==== Provided text ====

This "double-confirmation" protection mechanism ensures that power conversion is enabled only when both CPUs and the FPGA are operating normally, effectively eliminating the risk of single-point failures and enhancing system reliability.
3.2. Voltage and Current Acquisition Circuit
To ensure safe and accurate signal acquisition, the voltage and current acquisition circuit adopts a heterogeneous redundant design, as illustrated in Figure 4. Specifically, hardware heterogeneity-such as redundant sensors and independent signal paths-is implemented to enhance data acquisition reliability and effectively mitigate the risk of common-mode failures.
Figure 4. Structure diagram of voltage and current acquisition circuit.

==== Records provided ====

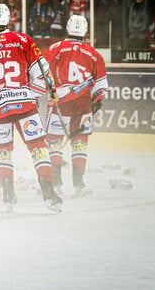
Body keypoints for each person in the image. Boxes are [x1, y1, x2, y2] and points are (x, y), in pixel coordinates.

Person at [0, 3, 63, 212]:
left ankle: (8, 192)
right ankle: (48, 190)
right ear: (9, 20)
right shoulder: (23, 39)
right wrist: (48, 91)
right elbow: (42, 70)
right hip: (25, 104)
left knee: (2, 151)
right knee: (38, 146)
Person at [45, 15, 108, 196]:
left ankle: (56, 182)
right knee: (80, 142)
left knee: (54, 140)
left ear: (67, 28)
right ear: (85, 31)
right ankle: (79, 183)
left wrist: (49, 92)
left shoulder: (55, 48)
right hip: (83, 103)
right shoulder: (94, 54)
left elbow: (43, 74)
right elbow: (101, 87)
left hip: (60, 101)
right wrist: (95, 103)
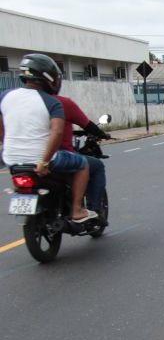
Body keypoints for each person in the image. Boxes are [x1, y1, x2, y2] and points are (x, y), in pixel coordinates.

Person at [0, 53, 94, 221]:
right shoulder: (51, 102)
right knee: (82, 164)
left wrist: (7, 145)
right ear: (48, 77)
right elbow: (57, 133)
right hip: (40, 160)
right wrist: (44, 162)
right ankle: (77, 209)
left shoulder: (5, 96)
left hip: (10, 159)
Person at [56, 94, 109, 216]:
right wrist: (102, 134)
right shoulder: (60, 103)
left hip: (23, 159)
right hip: (55, 157)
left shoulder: (21, 101)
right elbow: (87, 124)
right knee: (94, 165)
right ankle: (91, 210)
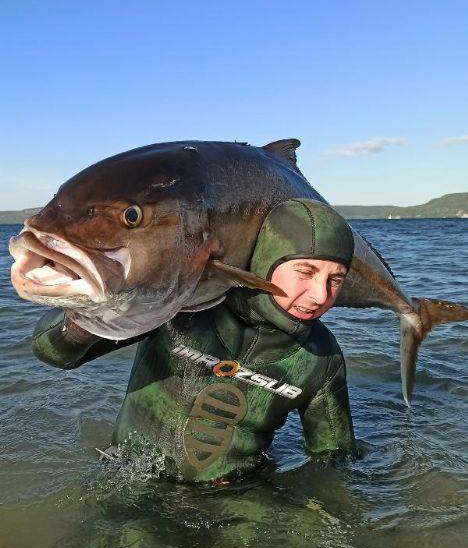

====

**Problems to work on**
1) Rewrite the acquisition circuit passage starting with "3.2. Voltage and" and going on through "current acquisition circuit.", changing "redundant sensors" to "duplicate sensors".
2) Please continue the acquisition circuit passage from the point where it stops.

**Answers to the exercise**
1)
3.2. Voltage and Current Acquisition Circuit
To ensure safe and accurate signal acquisition, the voltage and current acquisition circuit adopts a heterogeneous redundant design, as illustrated in Figure 4. Specifically, hardware heterogeneity-such as duplicate sensors and independent signal paths-is implemented to enhance data acquisition reliability and effectively mitigate the risk of common-mode failures.
Figure 4. Structure diagram of voltage and current acquisition circuit.

2)
Key Design Features:
1) Isolated Detection Chips: TI’s AMC3336DWER (for voltage detection) and AMC3306M25DWER (for current detection) are adopted, equipped with high-precision isolated delta-σ modulators. These chips deliver exceptional acquisition accuracy (≤±0.5%) and provide electrical isolation from the power circuit, effectively eliminating cross-interference.
2) FPGA-Based Data Processing: Raw acquired data undergoes filtering and preprocessing by FPGA2 prior to transmission to the dual CPUs. The CPUs then perform "two-out-of-two" safety logic verification to ensure data validity.
3) Closed-Loop Feedback Control: FPGA2 leverages the collected voltage data to implement real-time closed-loop control, thereby guaranteeing the stability of the output voltage.
3.3. Weak Current Power Conversion Circuit
The low-voltage power conversion circuit converts the AC220V input into the low-voltage DC power supplies (DC24V, DC5V, DC3.3V) required by the internal components of the module, such as processors, sensors, and communication modules. As illustrated in Figure 5, its configuration comprises a step-down transformer, rectifier bridge, filter capacitor, three-terminal voltage regulator, and integrated power module. This circuit is designed with a priority on low noise and high stability, thereby ensuring the reliable operation of the control and communication units.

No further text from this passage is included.